One thing we can all agree on and appreciate is that the Legion of Boom days were a collective effort. That’s the beauty of professional football; it requires the collaboration of an entire literal organization. From scouts, to coaches, training staff and medical staff, and of course a collection of players all working in concert.
Carroll and Schneider put together multiple dominant Seahawks teams that will go down in history. It was a special era. Schneider and Macdonald seem to have put together a strong team in 2025. If it proves to be super, Schneider may go down as even more special than some of us currently see him in the pantheon of Seattle sports.

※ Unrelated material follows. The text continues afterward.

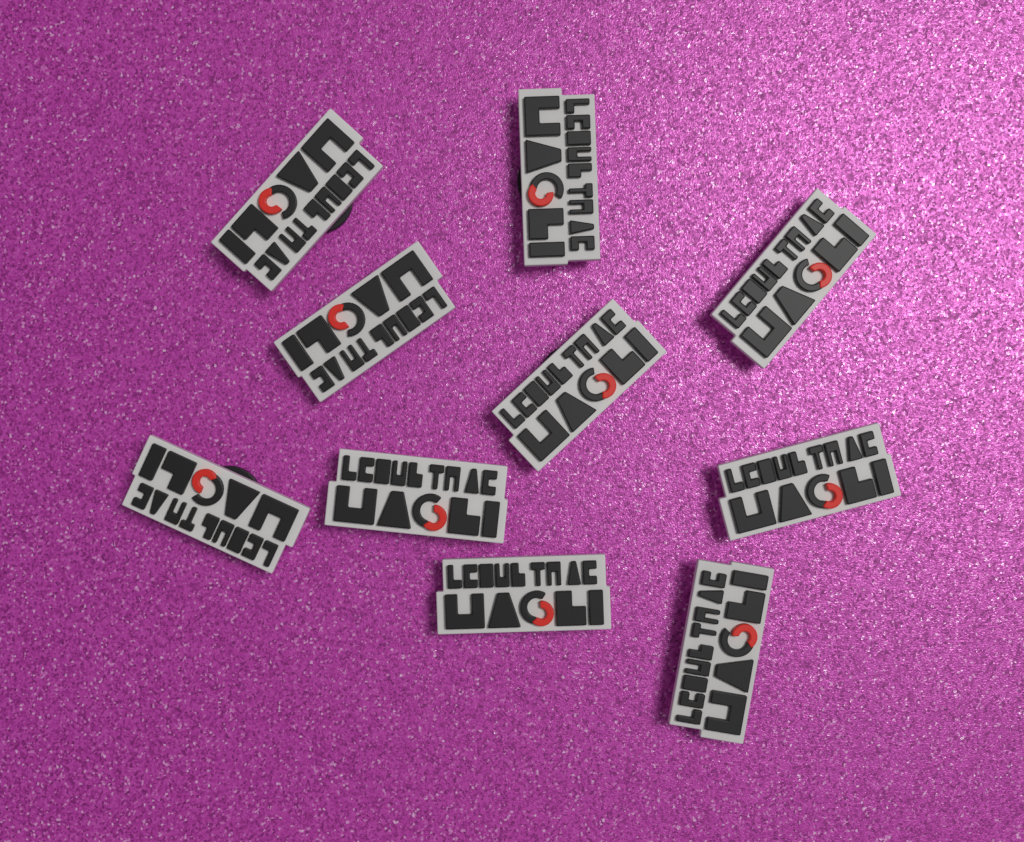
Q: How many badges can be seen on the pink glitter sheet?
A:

He should win Executive of the Year and probably be in contention for Executive of the Decade if there was such a thing (and it reflected sustained defensive excellence). Do you remember all the discourse in 2025 regarding who would be included in the Mt. Rushmore of Seattle Seahawks figures? That may have to be revisited if things continue breaking the right way.
Even if the team does not win the Lombardi Trophy this year, this Seahawks team has a bright future with an emerging young talent at head coach. Only three teams have more salary cap space than the Hawks… but us 12’s want that damn ‘chip THIS year! The Los Angeles Rams are now the only thing that stands in the way of the biggest stage for Schneider and his Seahawks.